Entries provided:
........

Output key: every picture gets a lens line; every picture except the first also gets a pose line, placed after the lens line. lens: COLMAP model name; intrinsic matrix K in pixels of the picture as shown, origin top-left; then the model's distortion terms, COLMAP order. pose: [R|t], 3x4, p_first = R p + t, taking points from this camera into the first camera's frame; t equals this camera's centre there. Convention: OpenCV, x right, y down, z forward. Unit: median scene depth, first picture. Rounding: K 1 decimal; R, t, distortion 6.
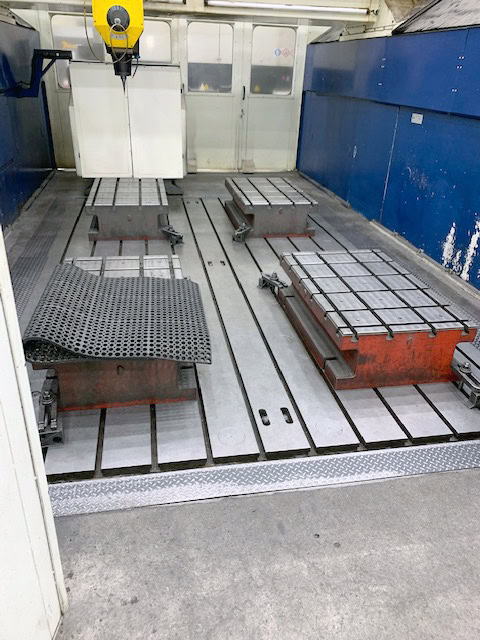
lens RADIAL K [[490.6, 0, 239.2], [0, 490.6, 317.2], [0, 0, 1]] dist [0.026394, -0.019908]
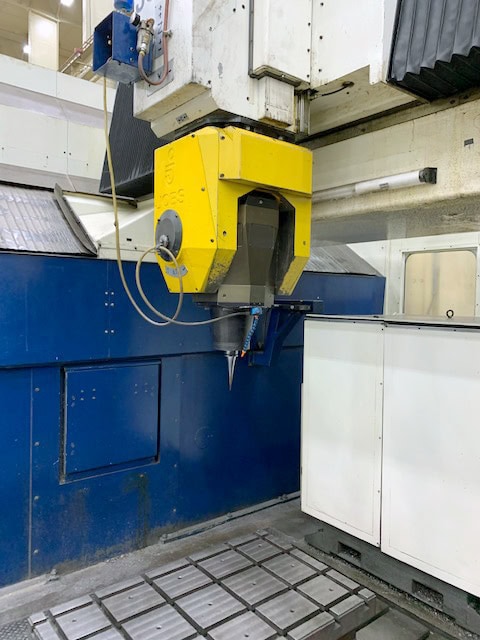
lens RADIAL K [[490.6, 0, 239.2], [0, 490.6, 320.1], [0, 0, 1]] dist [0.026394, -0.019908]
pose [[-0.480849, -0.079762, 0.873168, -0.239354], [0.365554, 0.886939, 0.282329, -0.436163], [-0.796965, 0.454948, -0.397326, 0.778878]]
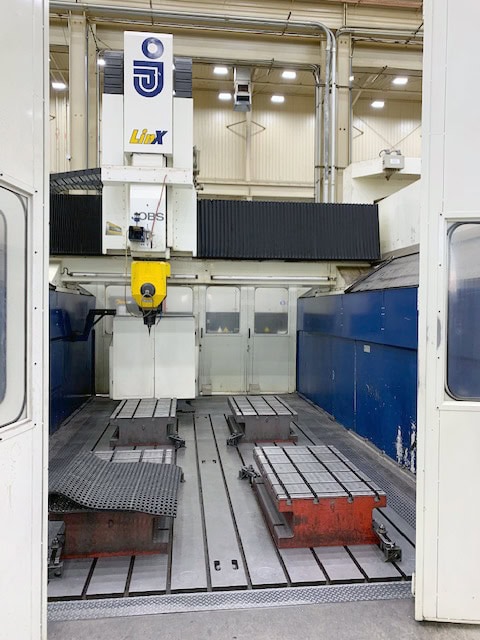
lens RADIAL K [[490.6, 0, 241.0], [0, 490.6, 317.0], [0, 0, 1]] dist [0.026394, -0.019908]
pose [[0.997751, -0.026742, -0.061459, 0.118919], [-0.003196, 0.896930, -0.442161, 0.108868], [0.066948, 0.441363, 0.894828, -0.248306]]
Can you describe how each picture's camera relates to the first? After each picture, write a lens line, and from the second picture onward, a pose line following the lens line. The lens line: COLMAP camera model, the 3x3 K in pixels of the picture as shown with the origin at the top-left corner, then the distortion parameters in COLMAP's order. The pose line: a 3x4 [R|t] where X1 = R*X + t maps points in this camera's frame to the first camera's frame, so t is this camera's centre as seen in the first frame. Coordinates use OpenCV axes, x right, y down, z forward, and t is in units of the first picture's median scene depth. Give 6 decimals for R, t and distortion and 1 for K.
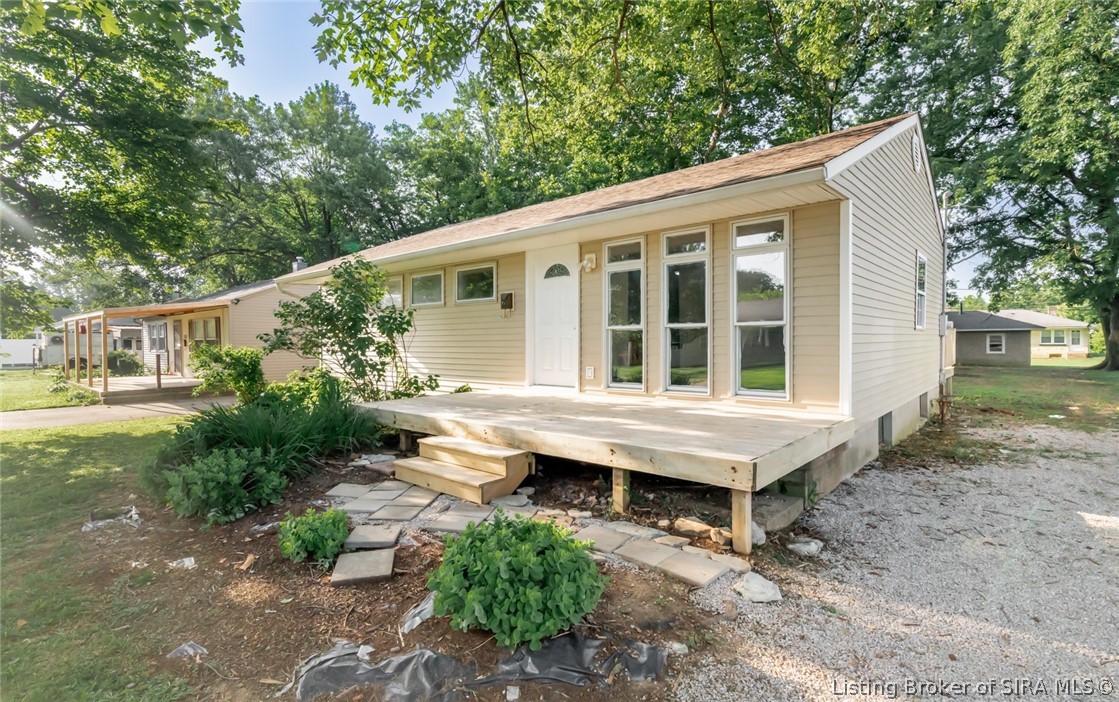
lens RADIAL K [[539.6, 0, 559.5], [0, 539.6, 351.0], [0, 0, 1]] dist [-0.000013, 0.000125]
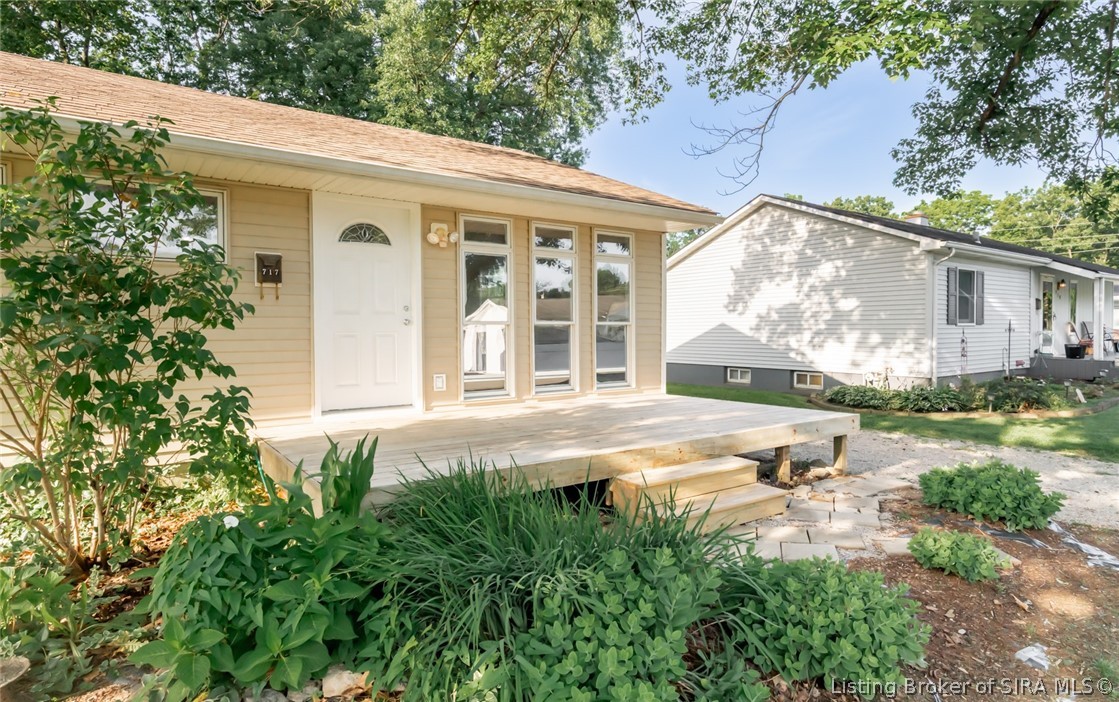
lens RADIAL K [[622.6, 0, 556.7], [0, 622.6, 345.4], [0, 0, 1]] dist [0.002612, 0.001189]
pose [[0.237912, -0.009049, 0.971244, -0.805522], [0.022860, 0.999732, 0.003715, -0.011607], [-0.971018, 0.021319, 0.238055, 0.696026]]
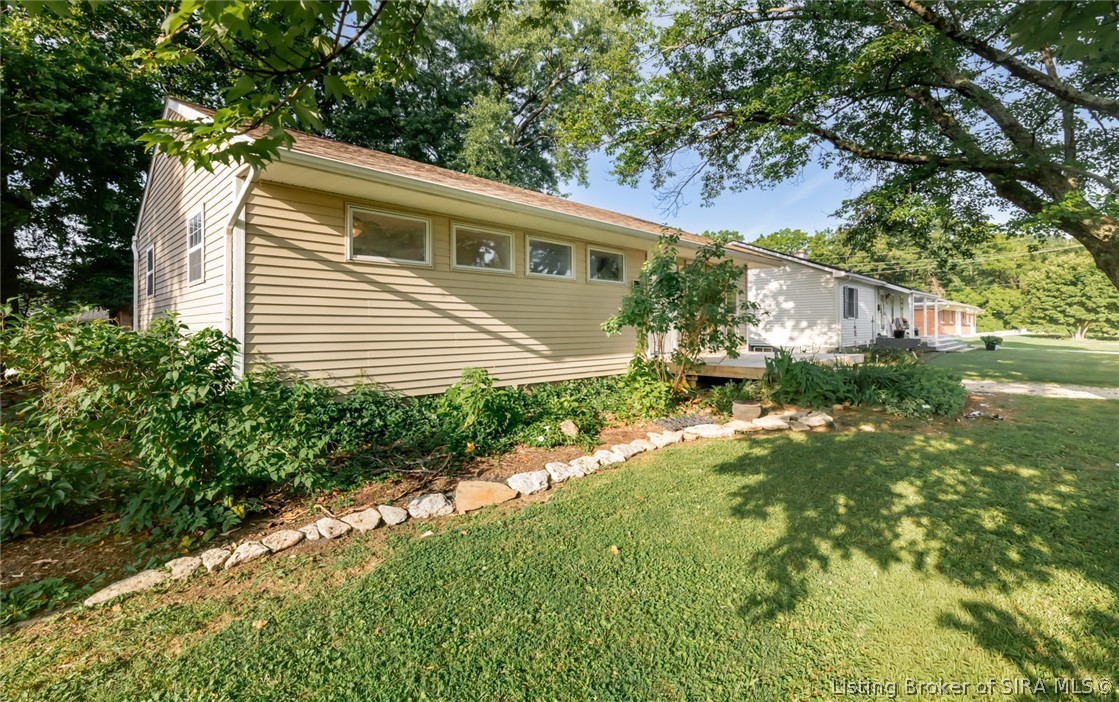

........

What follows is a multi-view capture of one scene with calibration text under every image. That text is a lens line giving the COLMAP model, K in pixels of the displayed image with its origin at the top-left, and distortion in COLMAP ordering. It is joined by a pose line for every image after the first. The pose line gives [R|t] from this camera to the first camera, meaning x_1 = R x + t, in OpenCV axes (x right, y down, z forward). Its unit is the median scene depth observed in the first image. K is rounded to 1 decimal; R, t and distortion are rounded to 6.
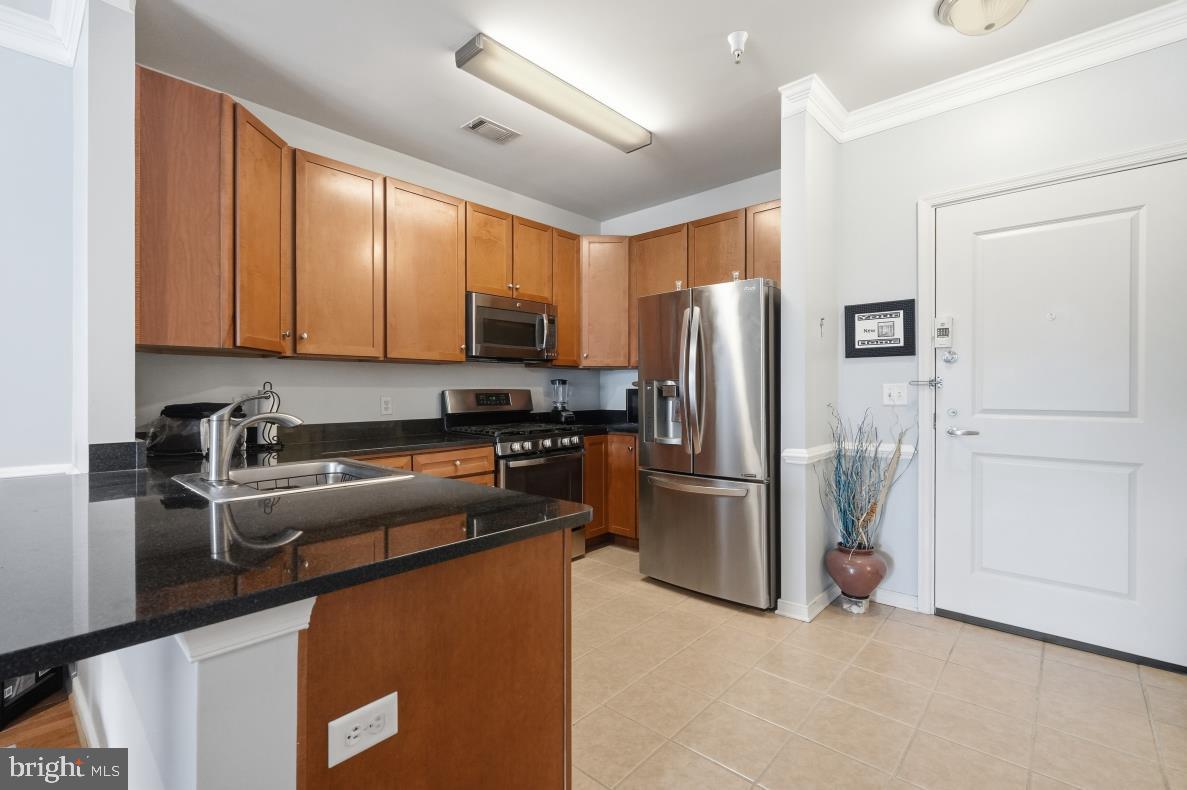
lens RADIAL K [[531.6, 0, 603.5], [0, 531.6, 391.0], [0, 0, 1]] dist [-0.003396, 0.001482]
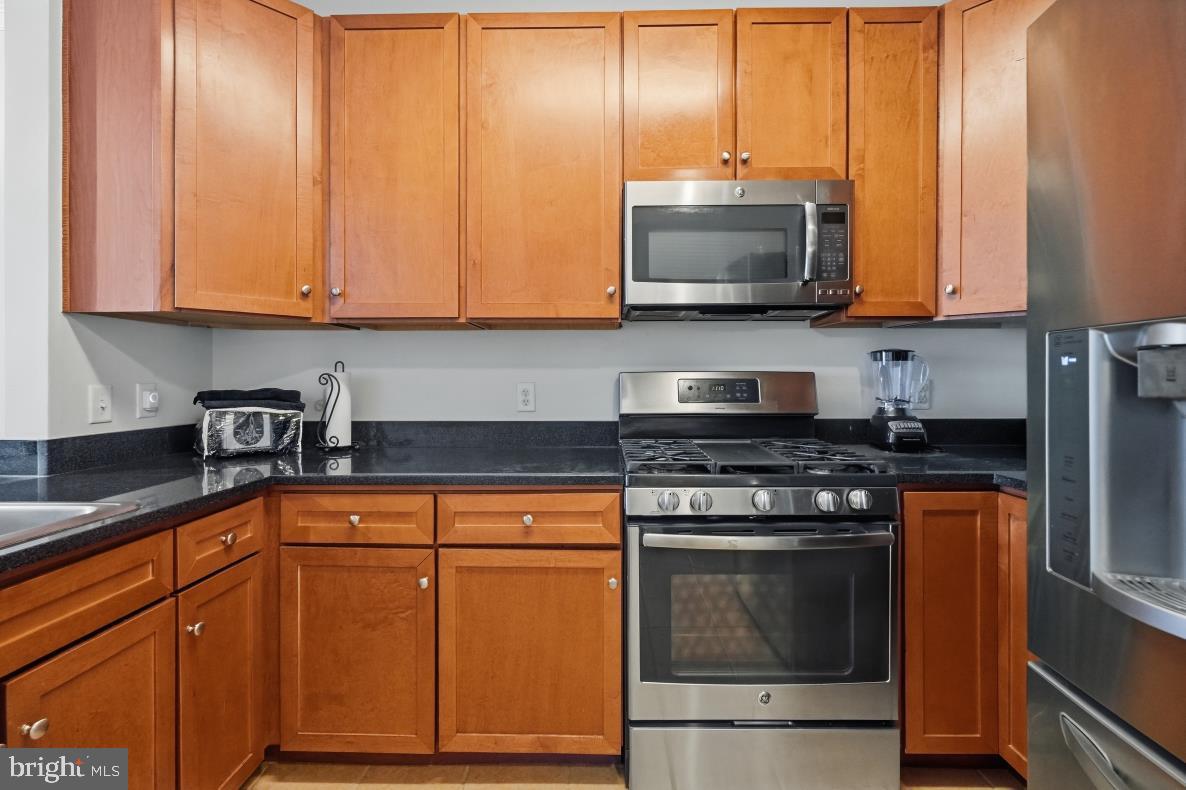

........

Task goal: Starting at the line of the material above that contains "Can you describe", output every line through the one that contains "0.021319, 0.238055, 0.696026]]", with both of those lines included and each one reproduced unchanged. Leave the pictures out.

Response below:
Can you describe how each picture's camera relates to the first? After each picture, write a lens line, and from the second picture onward, a pose line following the lens line. The lens line: COLMAP camera model, the 3x3 K in pixels of the picture as shown with the origin at the top-left corner, then the distortion parameters in COLMAP's order. The pose line: a 3x4 [R|t] where X1 = R*X + t maps points in this camera's frame to the first camera's frame, so t is this camera's centre as seen in the first frame. Coordinates use OpenCV axes, x right, y down, z forward, and t is in units of the first picture's median scene depth. Give 6 decimals for R, t and distortion and 1 for K.
lens RADIAL K [[539.6, 0, 559.5], [0, 539.6, 351.0], [0, 0, 1]] dist [-0.000013, 0.000125]
lens RADIAL K [[622.6, 0, 556.7], [0, 622.6, 345.4], [0, 0, 1]] dist [0.002612, 0.001189]
pose [[0.237912, -0.009049, 0.971244, -0.805522], [0.022860, 0.999732, 0.003715, -0.011607], [-0.971018, 0.021319, 0.238055, 0.696026]]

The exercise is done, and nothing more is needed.